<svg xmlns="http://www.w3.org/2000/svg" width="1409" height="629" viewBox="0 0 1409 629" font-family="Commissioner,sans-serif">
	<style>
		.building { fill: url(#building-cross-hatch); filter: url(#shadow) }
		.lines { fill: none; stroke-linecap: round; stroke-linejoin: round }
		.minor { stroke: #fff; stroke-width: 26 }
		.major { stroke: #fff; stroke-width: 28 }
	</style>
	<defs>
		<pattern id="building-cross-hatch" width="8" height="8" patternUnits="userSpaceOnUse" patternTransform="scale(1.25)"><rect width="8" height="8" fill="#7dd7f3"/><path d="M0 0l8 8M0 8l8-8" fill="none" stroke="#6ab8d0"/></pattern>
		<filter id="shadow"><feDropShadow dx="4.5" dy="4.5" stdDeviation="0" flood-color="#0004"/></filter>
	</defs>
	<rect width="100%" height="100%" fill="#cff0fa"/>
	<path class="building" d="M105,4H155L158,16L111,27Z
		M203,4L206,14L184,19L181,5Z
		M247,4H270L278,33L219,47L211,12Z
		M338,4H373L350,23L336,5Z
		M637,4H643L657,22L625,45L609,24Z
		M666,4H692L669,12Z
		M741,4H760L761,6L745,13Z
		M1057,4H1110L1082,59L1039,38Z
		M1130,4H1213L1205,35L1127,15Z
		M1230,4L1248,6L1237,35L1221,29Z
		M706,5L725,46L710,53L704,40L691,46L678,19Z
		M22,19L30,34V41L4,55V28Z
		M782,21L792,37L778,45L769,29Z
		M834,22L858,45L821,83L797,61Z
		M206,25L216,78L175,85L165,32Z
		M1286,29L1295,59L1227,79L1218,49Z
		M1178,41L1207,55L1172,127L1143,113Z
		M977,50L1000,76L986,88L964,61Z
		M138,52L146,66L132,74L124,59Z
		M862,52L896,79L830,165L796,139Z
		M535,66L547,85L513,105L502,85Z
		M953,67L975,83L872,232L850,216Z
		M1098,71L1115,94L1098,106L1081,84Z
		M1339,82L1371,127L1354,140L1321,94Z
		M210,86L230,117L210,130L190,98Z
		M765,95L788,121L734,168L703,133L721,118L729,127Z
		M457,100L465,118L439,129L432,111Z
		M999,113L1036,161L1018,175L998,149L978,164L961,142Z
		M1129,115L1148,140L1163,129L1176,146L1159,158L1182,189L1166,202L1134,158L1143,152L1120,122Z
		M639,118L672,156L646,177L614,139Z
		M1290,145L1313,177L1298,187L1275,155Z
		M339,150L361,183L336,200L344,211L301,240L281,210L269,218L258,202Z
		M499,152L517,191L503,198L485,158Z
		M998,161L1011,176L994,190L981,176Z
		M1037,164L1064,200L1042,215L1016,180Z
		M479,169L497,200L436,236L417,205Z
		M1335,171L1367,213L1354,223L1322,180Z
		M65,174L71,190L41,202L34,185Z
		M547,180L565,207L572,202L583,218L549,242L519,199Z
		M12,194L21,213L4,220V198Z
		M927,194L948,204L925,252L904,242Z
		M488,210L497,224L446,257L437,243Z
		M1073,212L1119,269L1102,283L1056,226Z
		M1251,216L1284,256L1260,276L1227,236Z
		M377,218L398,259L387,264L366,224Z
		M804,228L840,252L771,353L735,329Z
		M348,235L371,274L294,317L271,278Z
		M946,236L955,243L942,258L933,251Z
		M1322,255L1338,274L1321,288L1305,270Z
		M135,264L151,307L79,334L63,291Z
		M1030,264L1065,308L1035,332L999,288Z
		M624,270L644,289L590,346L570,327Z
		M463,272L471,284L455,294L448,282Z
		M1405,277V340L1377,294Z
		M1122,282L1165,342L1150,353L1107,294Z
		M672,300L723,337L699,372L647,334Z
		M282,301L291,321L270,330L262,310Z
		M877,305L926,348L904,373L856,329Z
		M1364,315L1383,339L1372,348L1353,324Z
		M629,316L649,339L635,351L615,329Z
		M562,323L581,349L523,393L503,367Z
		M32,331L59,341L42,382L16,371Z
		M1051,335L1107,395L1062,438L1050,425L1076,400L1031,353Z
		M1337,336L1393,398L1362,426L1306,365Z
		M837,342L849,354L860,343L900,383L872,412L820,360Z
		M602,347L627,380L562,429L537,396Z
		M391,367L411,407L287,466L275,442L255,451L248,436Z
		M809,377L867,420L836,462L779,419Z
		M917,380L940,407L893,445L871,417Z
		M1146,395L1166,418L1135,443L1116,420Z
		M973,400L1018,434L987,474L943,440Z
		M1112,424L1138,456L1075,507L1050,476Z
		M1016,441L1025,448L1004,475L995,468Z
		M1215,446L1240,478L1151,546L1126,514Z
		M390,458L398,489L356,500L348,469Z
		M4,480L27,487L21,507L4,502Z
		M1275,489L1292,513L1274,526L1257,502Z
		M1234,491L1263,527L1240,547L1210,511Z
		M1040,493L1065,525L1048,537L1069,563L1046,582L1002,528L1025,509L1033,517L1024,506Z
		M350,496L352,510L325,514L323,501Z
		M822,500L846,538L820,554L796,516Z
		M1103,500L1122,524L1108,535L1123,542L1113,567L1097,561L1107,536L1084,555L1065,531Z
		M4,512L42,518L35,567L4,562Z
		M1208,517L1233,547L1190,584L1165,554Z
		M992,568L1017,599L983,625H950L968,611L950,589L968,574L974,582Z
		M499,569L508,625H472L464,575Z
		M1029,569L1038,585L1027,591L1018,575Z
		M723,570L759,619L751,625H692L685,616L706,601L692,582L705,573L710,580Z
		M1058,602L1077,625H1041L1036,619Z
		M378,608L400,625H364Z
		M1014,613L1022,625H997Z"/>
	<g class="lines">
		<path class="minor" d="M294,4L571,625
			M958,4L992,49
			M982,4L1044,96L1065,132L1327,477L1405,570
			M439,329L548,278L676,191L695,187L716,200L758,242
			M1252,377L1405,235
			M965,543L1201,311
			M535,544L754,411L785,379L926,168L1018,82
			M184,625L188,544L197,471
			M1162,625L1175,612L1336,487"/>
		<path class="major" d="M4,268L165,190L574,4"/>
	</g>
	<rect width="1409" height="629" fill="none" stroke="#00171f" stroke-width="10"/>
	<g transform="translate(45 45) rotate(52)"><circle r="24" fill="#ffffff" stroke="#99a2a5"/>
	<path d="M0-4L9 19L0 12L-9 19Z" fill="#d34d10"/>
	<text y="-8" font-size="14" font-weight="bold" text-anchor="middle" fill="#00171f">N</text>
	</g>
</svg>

= = = = =

(Task prompt)
Where does the word "lines" appear in the records above? Return every line that holds it.

(Answer space)
		.lines { fill: none; stroke-linecap: round; stroke-linejoin: round }
	<g class="lines">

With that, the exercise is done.